- **抜粋箇所**:
==========
バロウズの経験に基づいていると言われているが、
どこまでが経験談で、どこまでがフィクションなのかは
判然としない。

コラージュの技法により、
文脈、時に文法さえも無視した文章で、
麻薬中毒者の精神的世界を描く。

その悪夢的な支離滅裂さは、
麻薬中毒者ならでは、と思わせるが、
ではただ滅茶苦茶をやっているだけか、というと
決してそんな事は無く、
一方では、麻薬中毒者にこんなまとまった文章が書けるのか、とも思う。
そのあたりの作者のさじ加減は、今回ツボに来た。
ま、古い作品だけど。

あまり面白かったので、バロウズの
書簡集と「ソフトマシーン」も買う。
とりあえず書簡集読む。
面白い。
「裸のランチ」の原型がすでにある。
==========
- **提供資料**:
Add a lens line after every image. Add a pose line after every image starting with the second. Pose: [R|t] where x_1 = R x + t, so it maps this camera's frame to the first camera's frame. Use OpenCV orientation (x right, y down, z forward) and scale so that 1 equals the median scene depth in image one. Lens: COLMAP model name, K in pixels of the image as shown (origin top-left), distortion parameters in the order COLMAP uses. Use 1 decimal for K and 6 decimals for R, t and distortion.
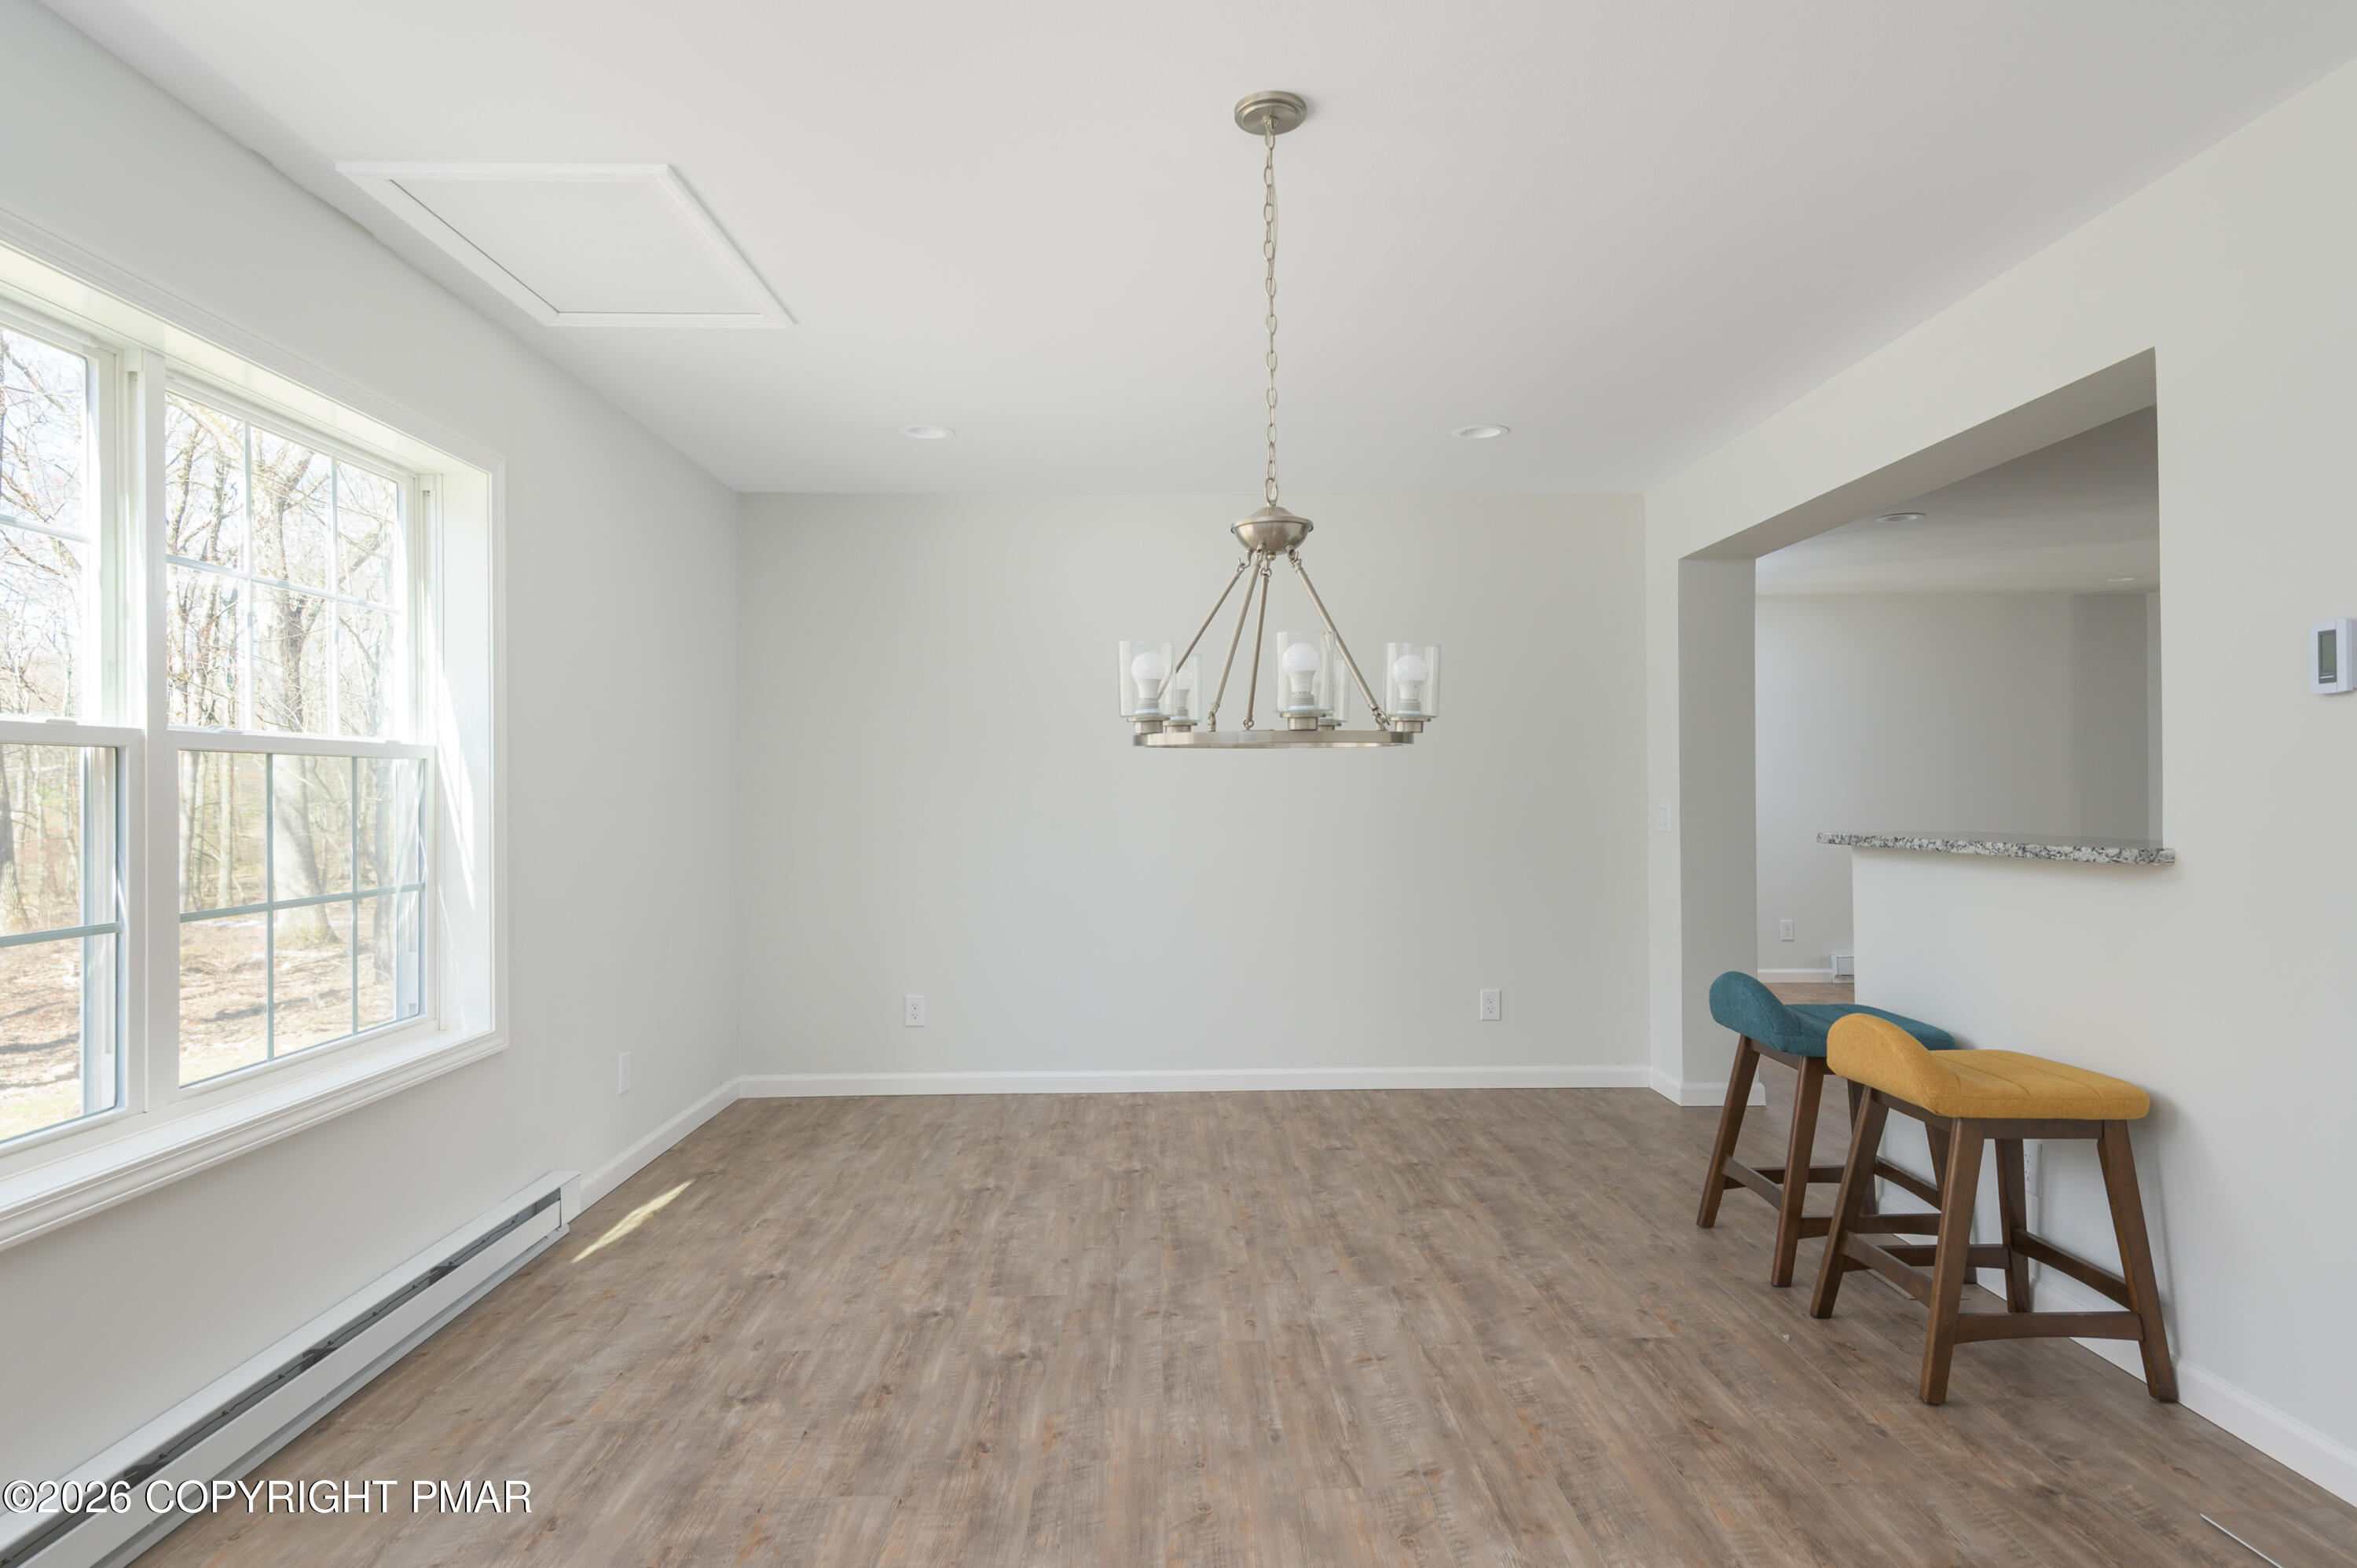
lens RADIAL K [[1298.8, 0, 1182.1], [0, 1298.8, 791.8], [0, 0, 1]] dist [0.001697, -0.000191]
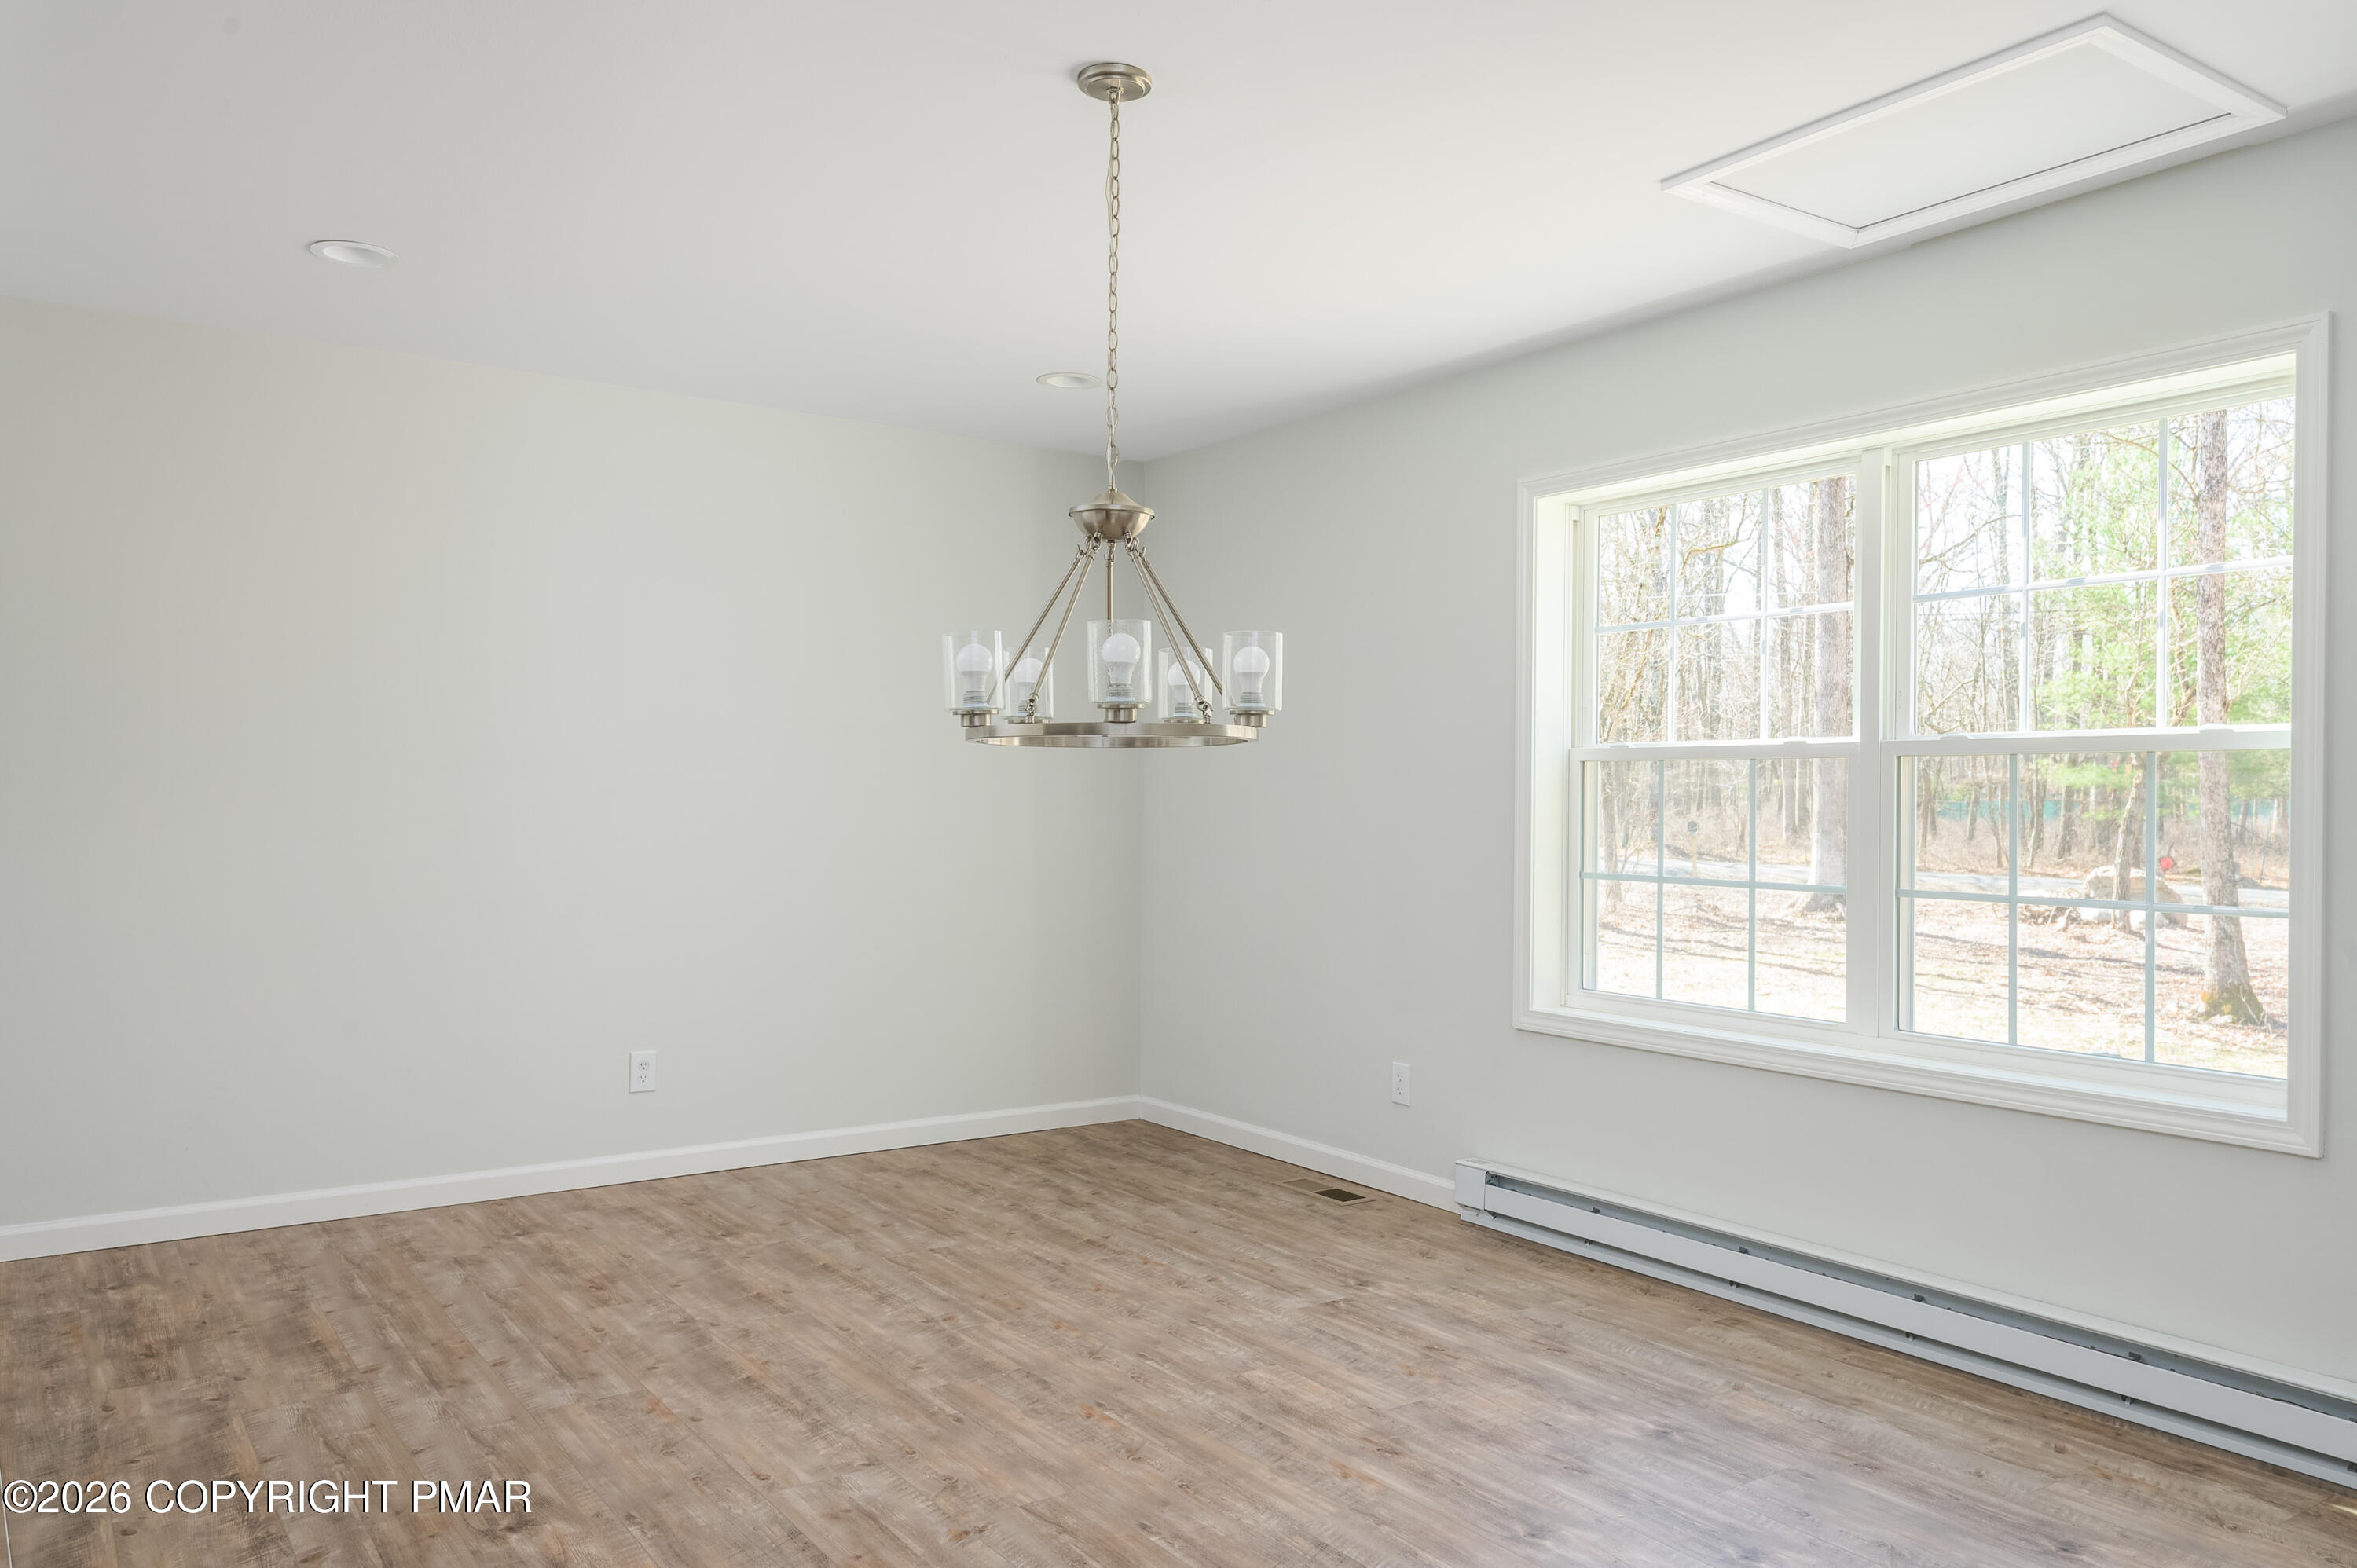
lens RADIAL K [[1713.9, 0, 1181.1], [0, 1713.9, 780.0], [0, 0, 1]] dist [0.010668, 0.001383]
pose [[-0.833911, -0.000770, -0.551899, 0.721735], [-0.000109, 0.999999, -0.001230, -0.003510], [0.551899, -0.000965, -0.833910, 2.071241]]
==========
- **取り組む課題**: 抜粋箇所のうち、「コラージュの技法により、」で始まり「書簡集と「ソフトマシーン」も買う。」までの部分を一字一句そのまま書き写してもらえますか？

- **解答例**:
コラージュの技法により、
文脈、時に文法さえも無視した文章で、
麻薬中毒者の精神的世界を描く。

その悪夢的な支離滅裂さは、
麻薬中毒者ならでは、と思わせるが、
ではただ滅茶苦茶をやっているだけか、というと
決してそんな事は無く、
一方では、麻薬中毒者にこんなまとまった文章が書けるのか、とも思う。
そのあたりの作者のさじ加減は、今回ツボに来た。
ま、古い作品だけど。

あまり面白かったので、バロウズの
書簡集と「ソフトマシーン」も買う。